**Try it**
Among the records below, find the line with "wastebasket: present [507,289,559,353]" and the line with "thermos bottle: present". Set down both and every line between, exactly and with no pictures, but nothing else.

**Data records**
= = = =
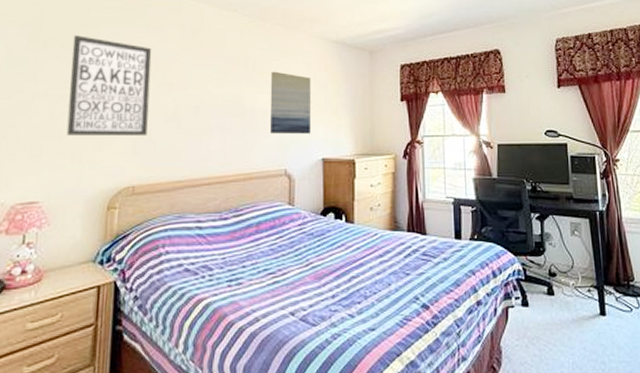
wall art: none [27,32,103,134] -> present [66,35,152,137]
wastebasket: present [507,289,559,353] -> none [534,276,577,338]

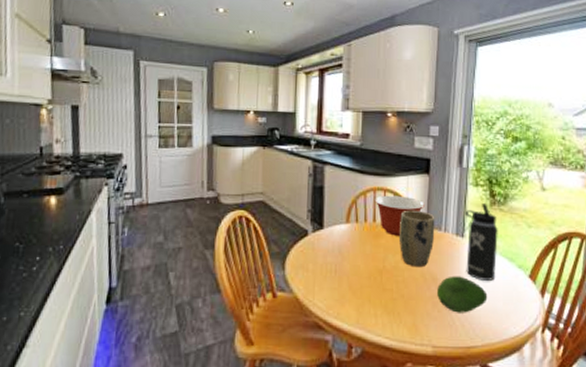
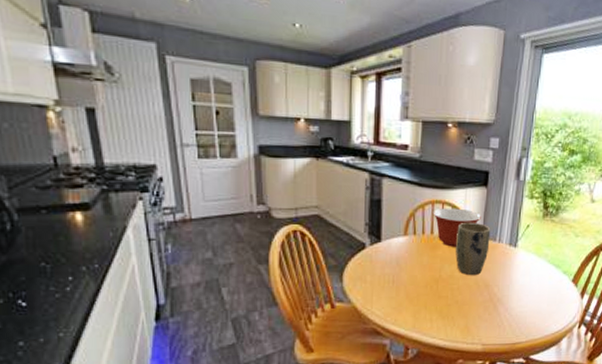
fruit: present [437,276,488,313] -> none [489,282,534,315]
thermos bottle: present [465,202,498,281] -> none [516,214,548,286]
= = = =
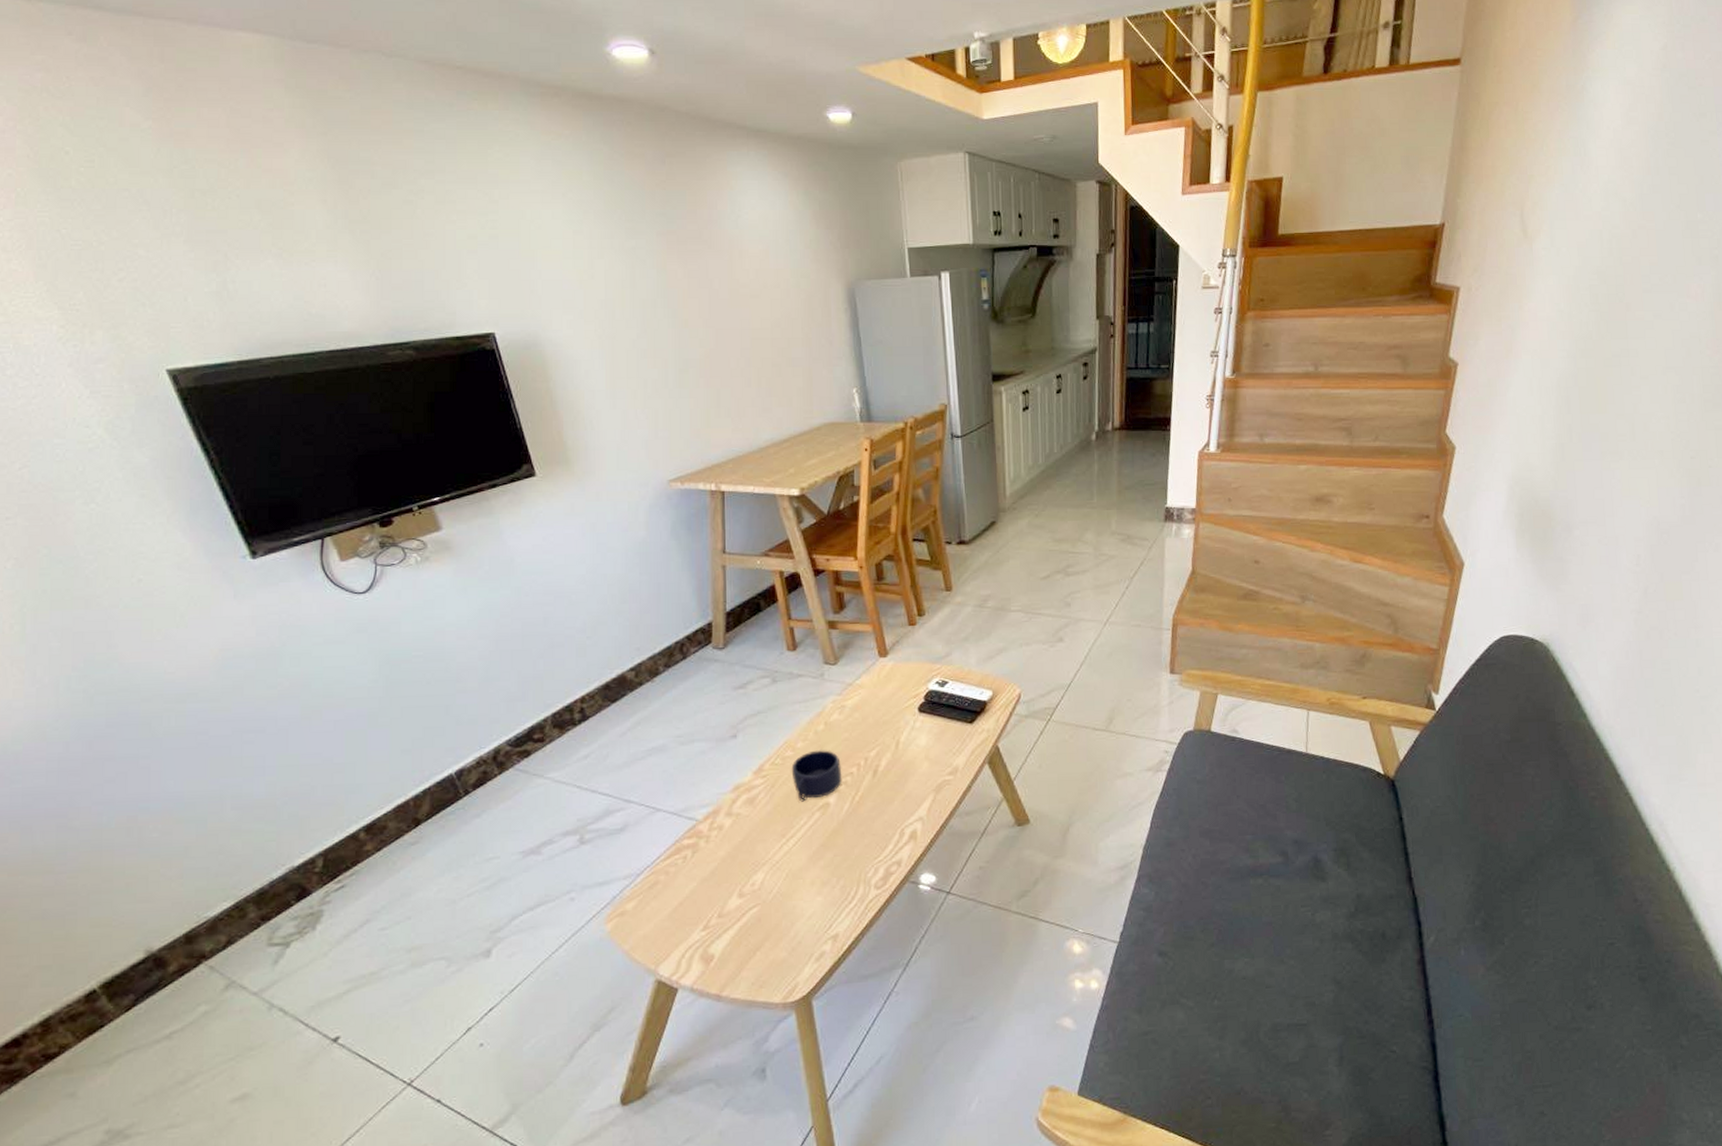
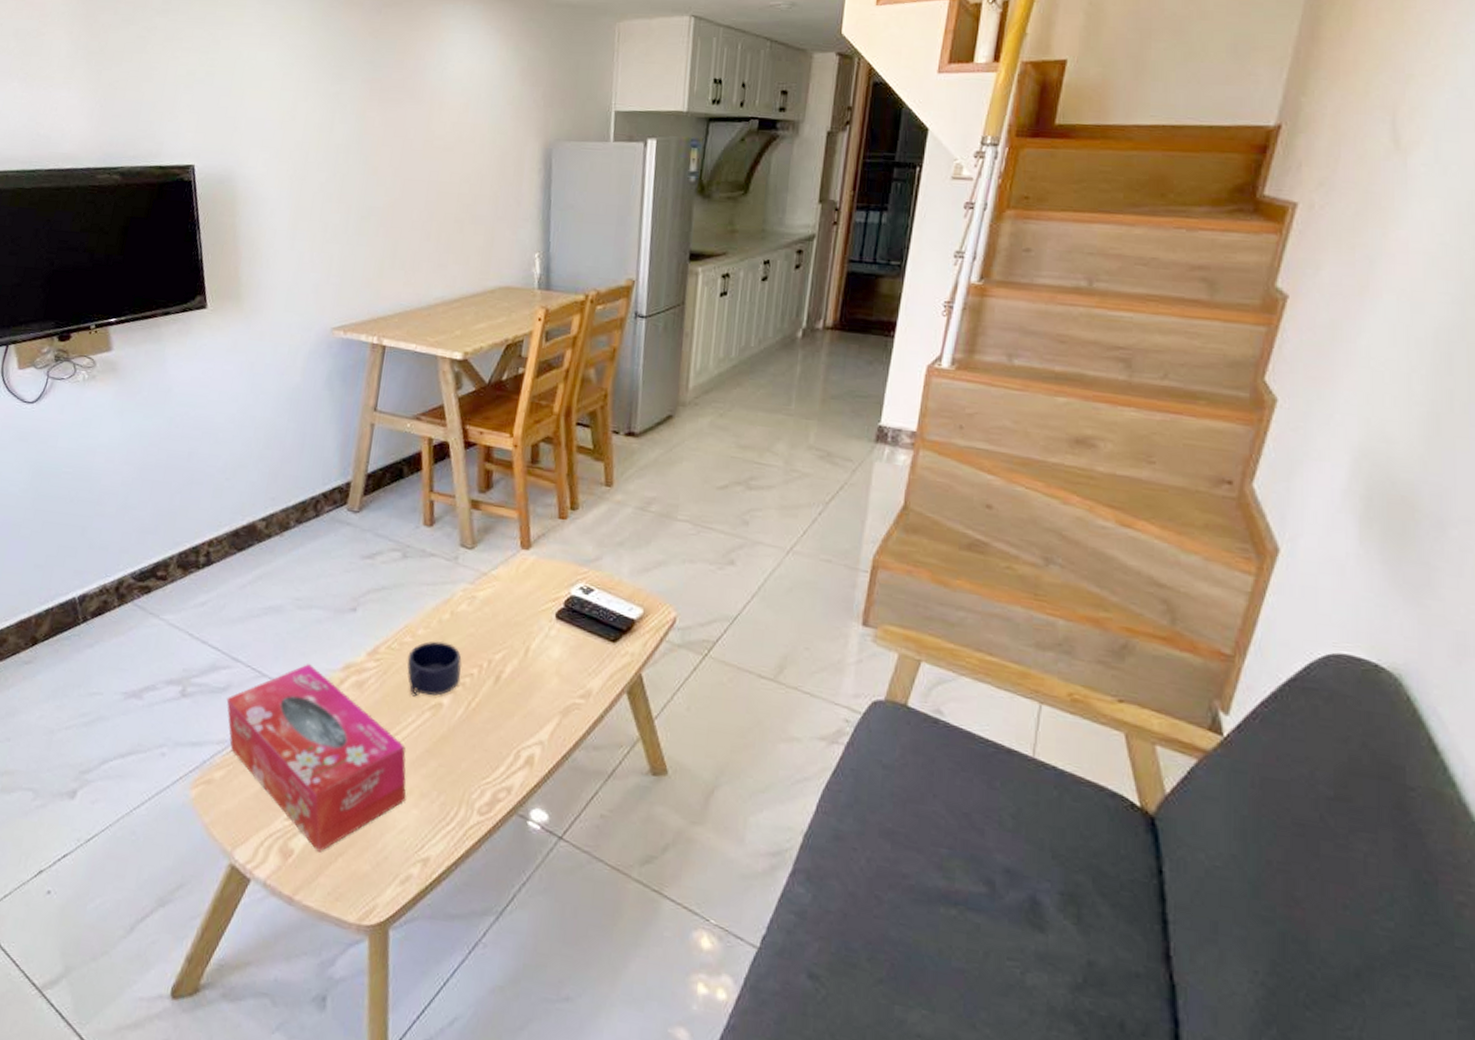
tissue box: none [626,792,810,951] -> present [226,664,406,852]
= = = =
**Answer to this task**
wastebasket: present [507,289,559,353] -> none [534,276,577,338]

fruit: present [437,276,488,313] -> none [489,282,534,315]
thermos bottle: present [465,202,498,281] -> none [516,214,548,286]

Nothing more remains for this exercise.